I am not sure how compromised my immune system is at this point, definitely a little bit, but I took the chance of an early morning trip to the supermarket to get some stuff for dinner. If anyone needed a sign that global warming is a real thing then surely it is this: Waitrose in Hitchin had almost ground to a halt as all of its freezers and fridges were unable to cope in the heat. This is ground zero folks. If all the statistics and deaths and the evidence of your own sunburned skin are not enough to convince you. If Waitrose in Hitchin can no longer operate then we know this is serious.
To the future historians trying to piece the story together. THIS was the moment that the world sat up and took notice.
Yes, sorry it was a bit late.
The middle class of Hertfordshire were stumbling around the shop, confused and upset, like ants that have lost their trail. They didn't all just go home or to another supermarket. They tried to make it work. I managed to find a tiny portion of the milk section that was still working and got some milk, but otherwise all was lost.

What is required:
According to the supermarket account, why had Waitrose in Hitchin almost ground to a halt? The entries that come next were taken from a different source than the text.

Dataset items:
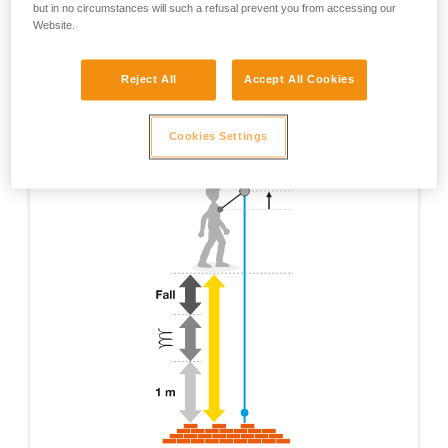
but in no circumstances will such a refusal prevent you from accessing our
Website.
Reject All
Accept All Cookies
Cookies Settings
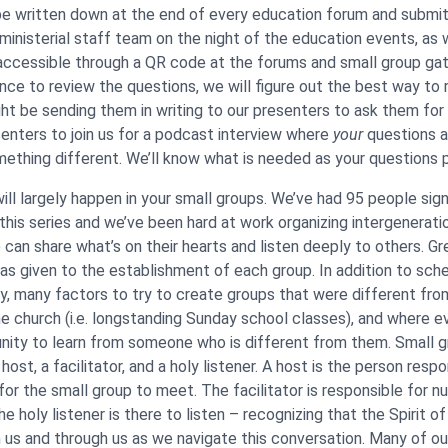
e written down at the end of every education forum and submit
inisterial staff team on the night of the education events, as 
ccessible through a QR code at the forums and small group gat
nce to review the questions, we will figure out the best way t
ight be sending them in writing to our presenters to ask them for
senters to join us for a podcast interview where
your
questions a
omething different. We’ll know what is needed as your questions p
ll largely happen in your small groups. We’ve had 95 people sign
 this series and we’ve been hard at work organizing intergenerati
can share what’s on their hearts and listen deeply to others. Gr
as given to the establishment of each group. In addition to sche
, many factors to try to create groups that were different fro
he church (i.e. longstanding Sunday school classes), and where 
nity to learn from someone who is different from them. Small g
 host, a facilitator, and a holy listener. A host is the person respo
or the small group to meet. The facilitator is responsible for nu
e holy listener is there to listen – recognizing that the Spirit o
in us and through us as we navigate this conversation. Many of ou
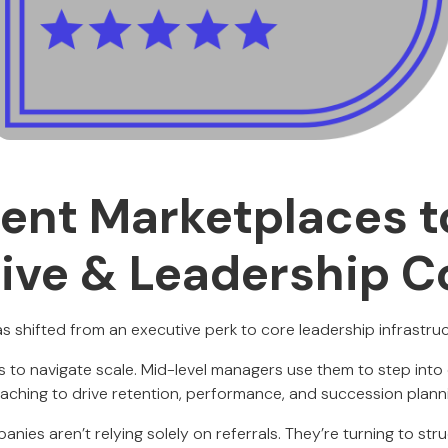
lent Marketplaces t
ive & Leadership 
s shifted from an executive perk to core leadership infrastruc
to navigate scale. Mid-level managers use them to step into 
aching to drive retention, performance, and succession plann
anies aren’t relying solely on referrals. They’re turning to st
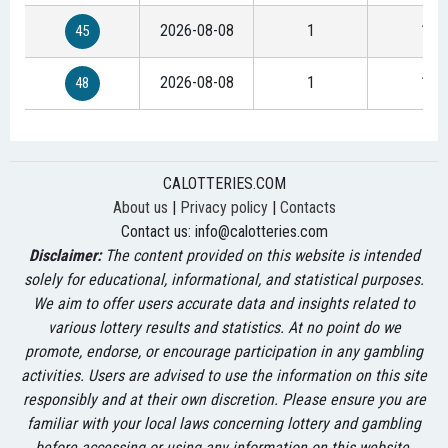
2026-08-08
1
1
45
2026-08-08
1
1
48
CALOTTERIES.COM
About us
|
Privacy policy
|
Contacts
Contact us:
info@calotteries.com
Disclaimer:
The content provided on this website is intended
solely for educational, informational, and statistical purposes.
We aim to offer users accurate data and insights related to
various lottery results and statistics. At no point do we
promote, endorse, or encourage participation in any gambling
activities. Users are advised to use the information on this site
responsibly and at their own discretion. Please ensure you are
familiar with your local laws concerning lottery and gambling
before accessing or using any information on this website.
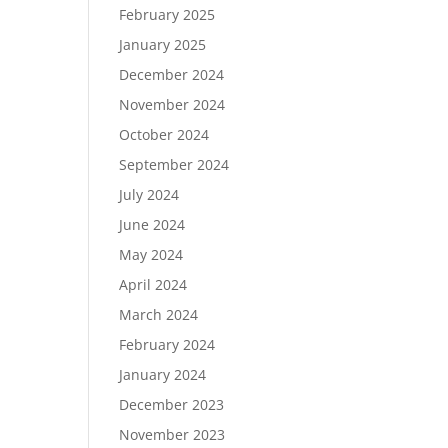
February 2025
January 2025
December 2024
November 2024
October 2024
September 2024
July 2024
June 2024
May 2024
April 2024
March 2024
February 2024
January 2024
December 2023
November 2023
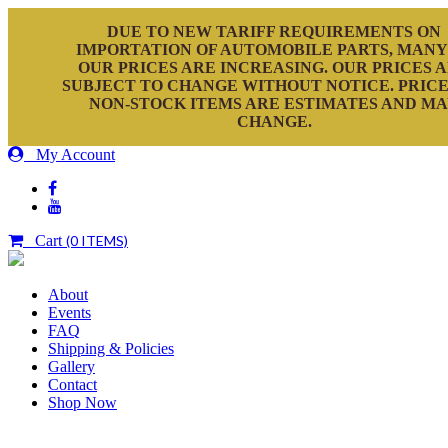
DUE TO NEW TARIFF REQUIREMENTS ON
IMPORTATION OF AUTOMOBILE PARTS, MANY
OUR PRICES ARE INCREASING. OUR PRICES 
SUBJECT TO CHANGE WITHOUT NOTICE. PRICE
NON-STOCK ITEMS ARE ESTIMATES AND M
CHANGE.
My Account
Cart
(0 ITEMS)
About
Events
FAQ
Shipping & Policies
Gallery
Contact
Shop Now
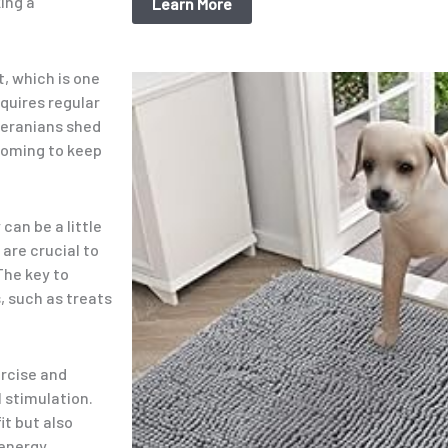
ing a
Learn More
t, which is one
Original
Current
price
price
equires regular
was:
is:
meranians shed
$15.99.
$9.98.
ooming to keep
can be a little
 are crucial to
The key to
, such as treats
ercise and
l stimulation.
it but also
energy.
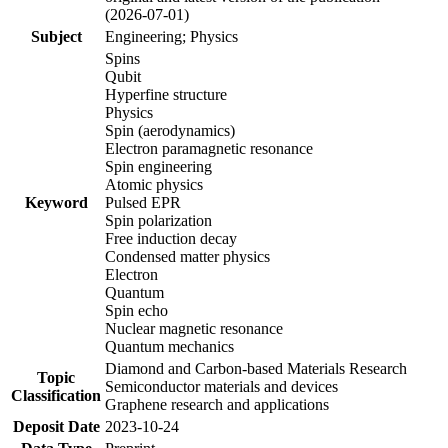
(2026-07-01)
Subject
Engineering; Physics
Spins
Qubit
Hyperfine structure
Physics
Spin (aerodynamics)
Electron paramagnetic resonance
Spin engineering
Atomic physics
Keyword
Pulsed EPR
Spin polarization
Free induction decay
Condensed matter physics
Electron
Quantum
Spin echo
Nuclear magnetic resonance
Quantum mechanics
Diamond and Carbon-based Materials Research
Topic
Semiconductor materials and devices
Classification
Graphene research and applications
Deposit Date
2023-10-24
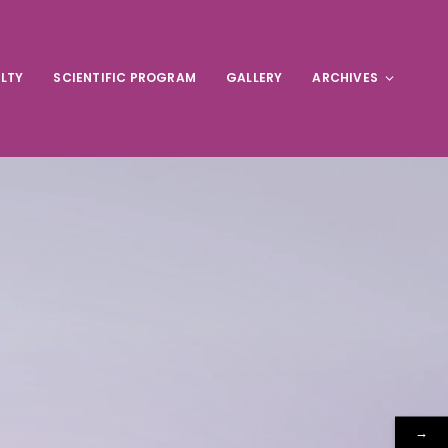
LTY
SCIENTIFIC PROGRAM
GALLERY
ARCHIVES
→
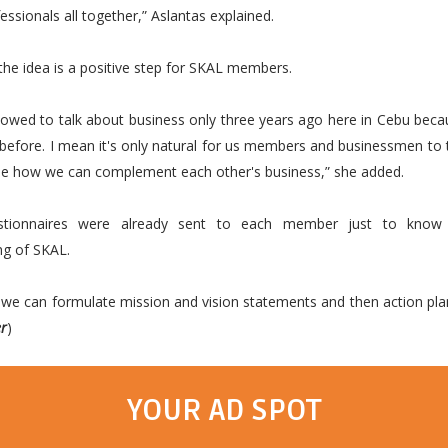
essionals all together,” Aslantas explained.
the idea is a positive step for SKAL members.
lowed to talk about business only three years ago here in Cebu beca
before. I mean it's only natural for us members and businessmen to 
see how we can complement each other's business,” she added.
stionnaires were already sent to each member just to know
ng of SKAL.
we can formulate mission and vision statements and then action pla
er
)
YOUR AD SPOT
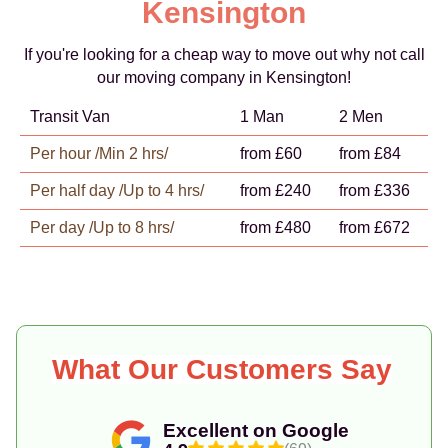
Kensington
If you're looking for a cheap way to move out why not call
our moving company in Kensington!
Transit Van
1 Man
2 Men
Per hour /Min 2 hrs/
from £60
from £84
Per half day /Up to 4 hrs/
from £240
from £336
Per day /Up to 8 hrs/
from £480
from £672
What Our Customers Say
Excellent on Google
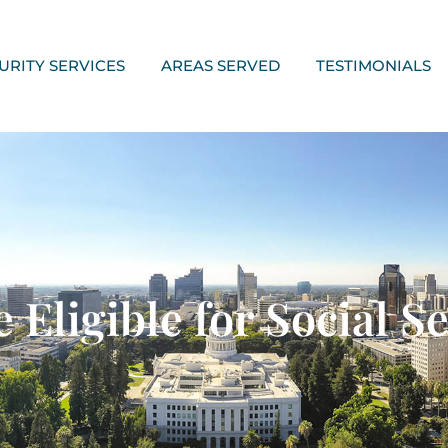
URITY SERVICES
AREAS SERVED
TESTIMONIALS
ligible for Social Sec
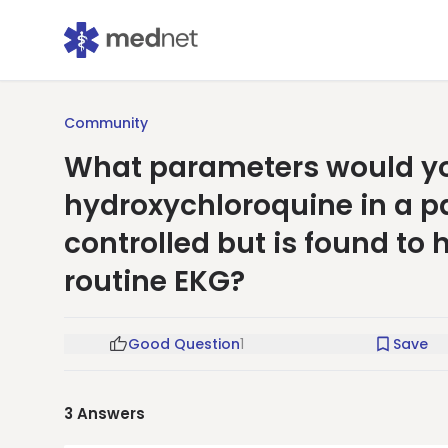
Community
What parameters would you
hydroxychloroquine in a pa
controlled but is found to
routine EKG?
Good Question
1
Save
3
Answers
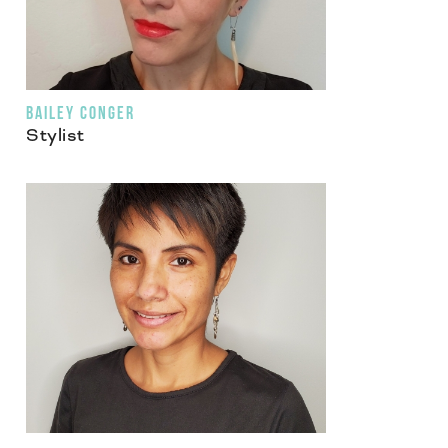
BAILEY CONGER
Stylist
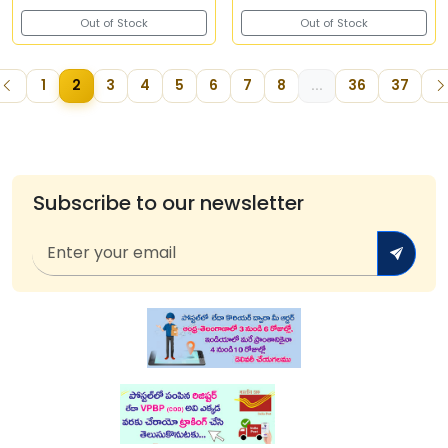
Out of Stock
Out of Stock
1
2
3
4
5
6
7
8
...
36
37
Subscribe to our newsletter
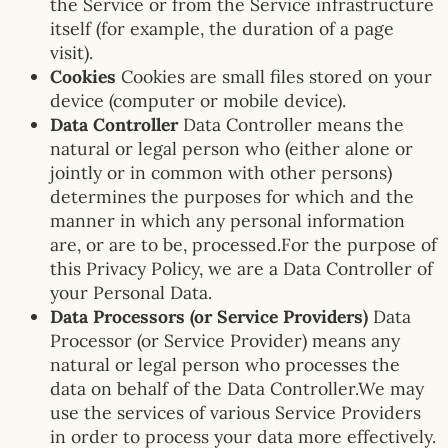
the Service or from the Service infrastructure
itself (for example, the duration of a page
visit).
Cookies
Cookies are small files stored on your
device (computer or mobile device).
Data Controller
Data Controller means the
natural or legal person who (either alone or
jointly or in common with other persons)
determines the purposes for which and the
manner in which any personal information
are, or are to be, processed.For the purpose of
this Privacy Policy, we are a Data Controller of
your Personal Data.
Data Processors (or Service Providers)
Data
Processor (or Service Provider) means any
natural or legal person who processes the
data on behalf of the Data Controller.We may
use the services of various Service Providers
in order to process your data more effectively.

Solved problem:
All of its freezers and fridges were unable to cope in the heat.